Sementara Kondisi Karhutla dari bulan Januari-September 2026 Berdasarkan data SIPONGI dan hasil pengecekan lapangan bersama Balai Penegakan Hukum Kehutanan Wilayah Sumatra menggunakan pengolahan citra satelit sentinel 2A, luas area terbakar yang teridentifikasi di wilayah PT REKI Jambi selama Januari-September 2026 tercatat sekitar 740 hektare. Sebagian besar kejadian terpantau pada areal yang menghadapi konflik tenurial atau penguasaan oleh masyarakat,
Kini PT REKI terus mendorong penyelesaian konflik pada area tersebut melalui proses yang sesuai. Di wilayah PT REKI Sumatra Selatan, analisis spasial bersama Dinas Kehutanan Provinsi Sumatra Selatan memperkirakan area terbakar sekitar 300 hektare, yang sebagian besar terpantau di sekitar koridor jalan tambang di Musi Banyuasin. Akses terbuka melalui koridor jalan meningkatkan keterjangkauan menuju kawasan dan, apabila tidak dikendalikan, dapat dimanfaatkan untuk aktivitas yang tidak sesuai dengan fungsi kawasan. Temuan awal menunjukkan area terdampak didominasi bambu tali dan semak belukar yang mudah terbakar.
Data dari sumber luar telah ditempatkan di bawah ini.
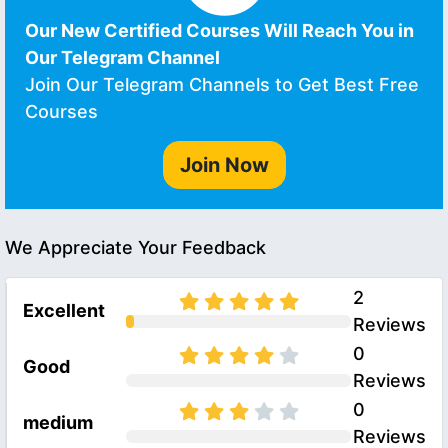
Our New Certified Courses Will Reach You in
Our Telegram Channel
Join Our Telegram Channels to Get Best Free
Courses
Join Now
We Appreciate Your Feedback
2
Excellent
Reviews
0
Good
Reviews
0
medium
Reviews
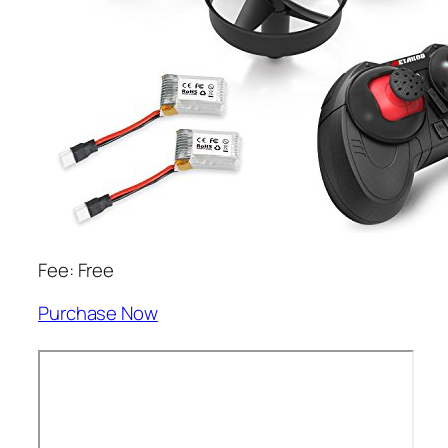
Fee: Free
Purchase Now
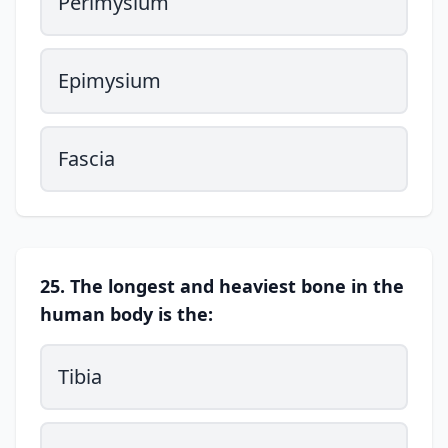
Perimysium
Epimysium
Fascia
25. The longest and heaviest bone in the
human body is the:
Tibia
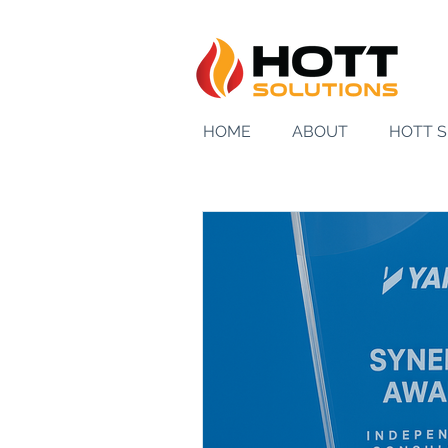
HOME
ABOUT
HOTT 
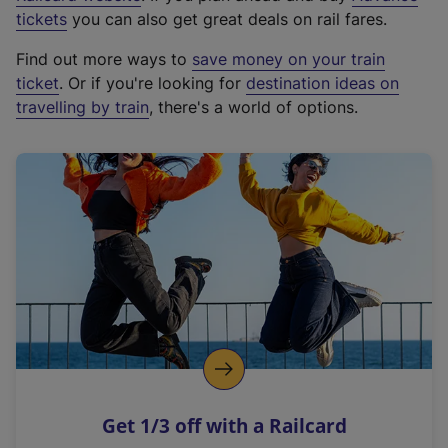
e
tickets
you can also get great deals on rail fares.
x
Find out more ways to
save money on your train
t
ticket
. Or if you're looking for
destination ideas on
e
travelling by train
, there's a world of options.
r
n
a
l
l
i
n
k
,
o
p
e
n
Get 1/3 off with a Railcard
s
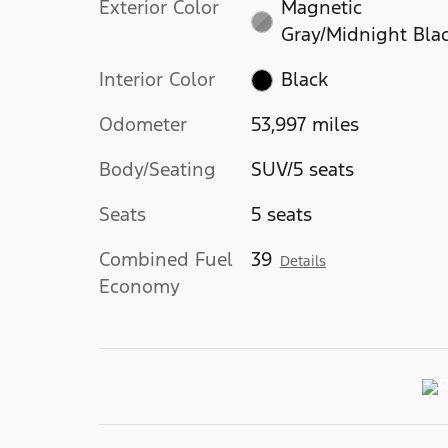
Exterior Color
Magnetic
Gray/Midnight Bla
Interior Color
Black
Odometer
53,997 miles
Body/Seating
SUV/5 seats
Seats
5 seats
Combined Fuel
39
Details
Economy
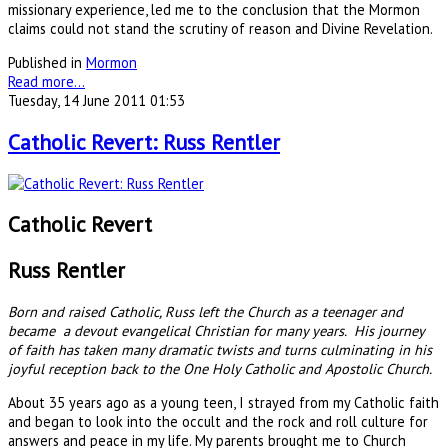
missionary experience, led me to the conclusion that the Mormon
claims could not stand the scrutiny of reason and Divine Revelation.
Published in
Mormon
Read more...
Tuesday, 14 June 2011 01:53
Catholic Revert: Russ Rentler
Catholic Revert
Russ Rentler
Born and raised Catholic, Russ left the Church as a teenager and
became a devout evangelical Christian for many years. His journey
of faith has taken many dramatic twists and turns culminating in his
joyful reception back to the One Holy Catholic and Apostolic Church.
About 35 years ago as a young teen, I strayed from my Catholic faith
and began to look into the occult and the rock and roll culture for
answers and peace in my life. My parents brought me to Church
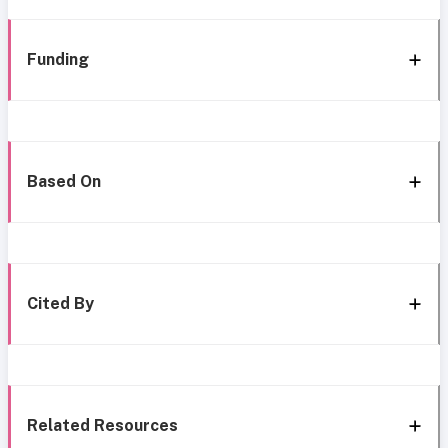
Funding
Based On
Cited By
Related Resources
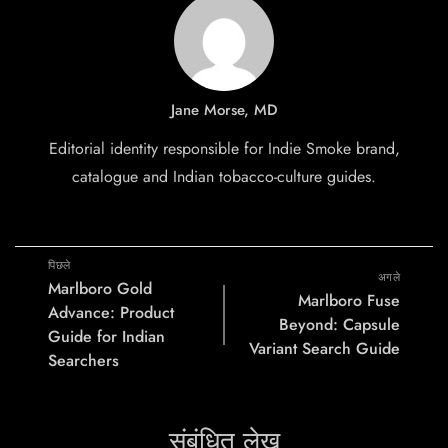
Jane Morse, MD
Editorial identity responsible for Indie Smoke brand,
catalogue and Indian tobacco-culture guides.
पिछले
अगले
Marlboro Gold
Marlboro Fuse
Advance: Product
Beyond: Capsule
Guide for Indian
Variant Search Guide
Searchers
संबंधित लेख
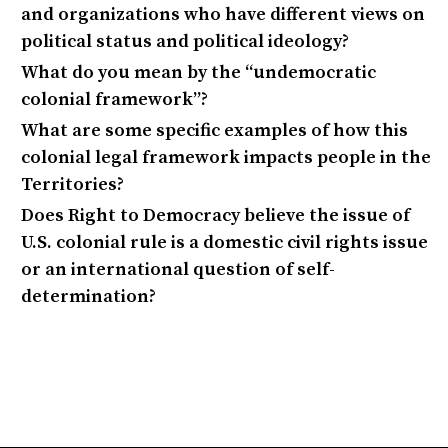
and organizations who have different views on
political status and political ideology?
What do you mean by the “undemocratic
colonial framework”?
What are some specific examples of how this
colonial legal framework impacts people in the
Territories?
Does Right to Democracy believe the issue of
U.S. colonial rule is a domestic civil rights issue
or an international question of self-
determination?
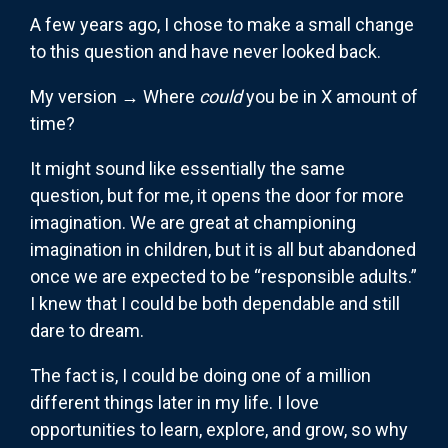
A few years ago, I chose to make a small change
to this question and have never looked back.
My version → Where
could
you be in X amount of
time?
It might sound like essentially the same
question, but for me, it opens the door for more
imagination. We are great at championing
imagination in children, but it is all but abandoned
once we are expected to be “responsible adults.”
I knew that I could be both dependable and still
dare to dream.
The fact is, I could be doing one of a million
different things later in my life. I love
opportunities to learn, explore, and grow, so why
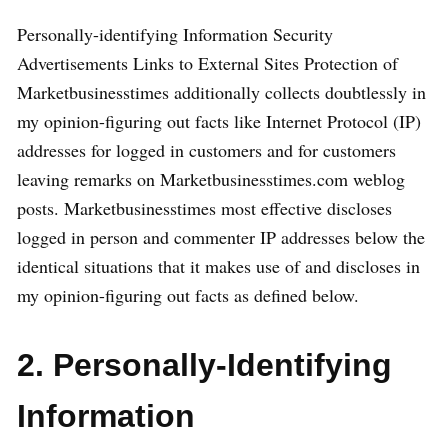
Personally-identifying Information Security
Advertisements Links to External Sites Protection of
Marketbusinesstimes additionally collects doubtlessly in
my opinion-figuring out facts like Internet Protocol (IP)
addresses for logged in customers and for customers
leaving remarks on Marketbusinesstimes.com weblog
posts. Marketbusinesstimes most effective discloses
logged in person and commenter IP addresses below the
identical situations that it makes use of and discloses in
my opinion-figuring out facts as defined below.
2. Personally-Identifying
Information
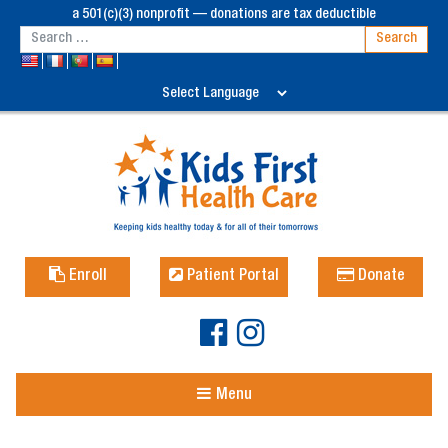
a 501(c)(3) nonprofit — donations are tax deductible
Enroll
Patient Portal
Donate
Menu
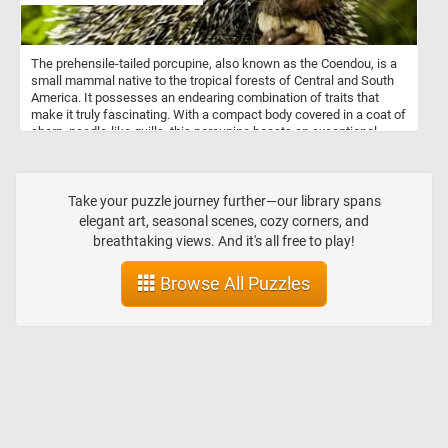
The prehensile-tailed porcupine, also known as the Coendou, is a
small mammal native to the tropical forests of Central and South
America. It possesses an endearing combination of traits that
make it truly fascinating. With a compact body covered in a coat of
sharp, needle-like quills, this porcupine boasts an exceptional
defense mechanism against predators. However, don't let its spiky
exterior fool you; beneath those quills lies a gentle and charming
personality. What sets the prehensile-tailed porcupine apart is its
remarkable tail. Adapted for life in the treetops, its tail is incredibly
Take your puzzle journey further—our library spans
flexible and can curl around branches, acting like an extra limb.
elegant art, seasonal scenes, cozy corners, and
This unique feature allows the porcupine to maintain balance and
breathtaking views. And it's all free to play!
move with grace as it navigates through the dense forest canopy.
Browse All Puzzles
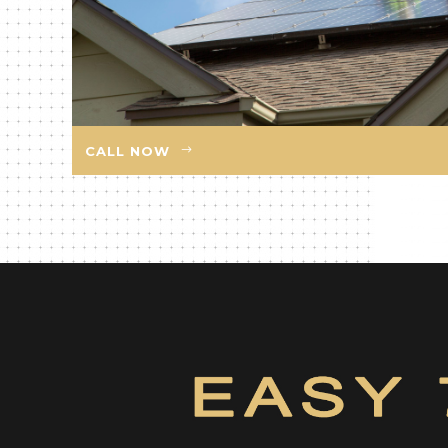
CALL NOW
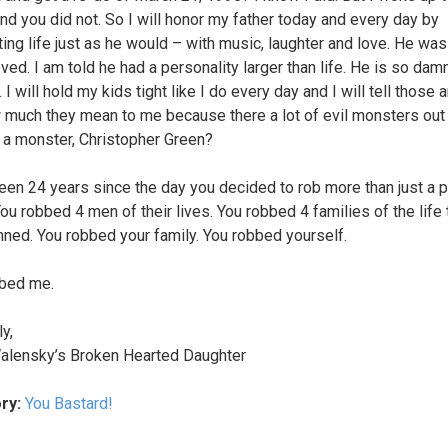
nd you did not. So I will honor my father today and every day by
ting life just as he would – with music, laughter and love. He wa
ved. I am told he had a personality larger than life. He is so dam
I will hold my kids tight like I do every day and I will tell those 
much they mean to me because there a lot of evil monsters out 
 a monster, Christopher Green?
been 24 years since the day you decided to rob more than just a 
You robbed 4 men of their lives. You robbed 4 families of the life
nned. You robbed your family. You robbed yourself.
bed me.
y,
alensky’s Broken Hearted Daughter
ry:
You Bastard!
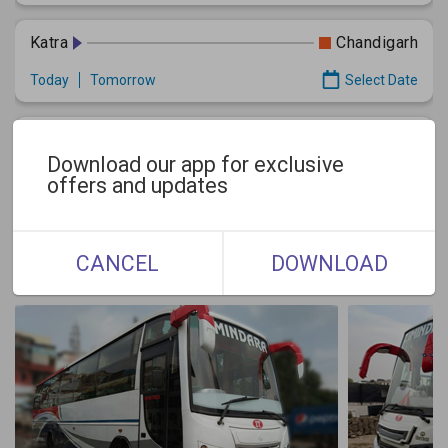
Katra
Chandigarh
Today
Tomorrow
Select Date
Jammu
Chandigarh
Download our app for exclusive
Today
Tomorrow
Select Date
offers and updates
Gallery
CANCEL
DOWNLOAD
PT REKI terus memantau kondisi vegetasi, habitat, dan satwa di sekitar lokasi untuk menilai perkembangan serta menentukan kebutuhan penanganan dan pemulihan. Tegas Menolak Pembakaran dan Mengedepankan Fakta PT REKI mengecam setiap tindakan pembakaran hutan dan lahan yang dilakukan secara sengaja.
Praktik tersebut mengancam keselamatan masyarakat, kemudian juga merusak ekosistem, memperburuk kualitas udara, dan menghambat kerja pemulihan hutan yang telah dijalankan bersama berbagai pihak. Penyebab kebakaran di sejumlah lokasi masih dianalisis berdasarkan temuan lapangan dan informasi yang dapat diverifikasi.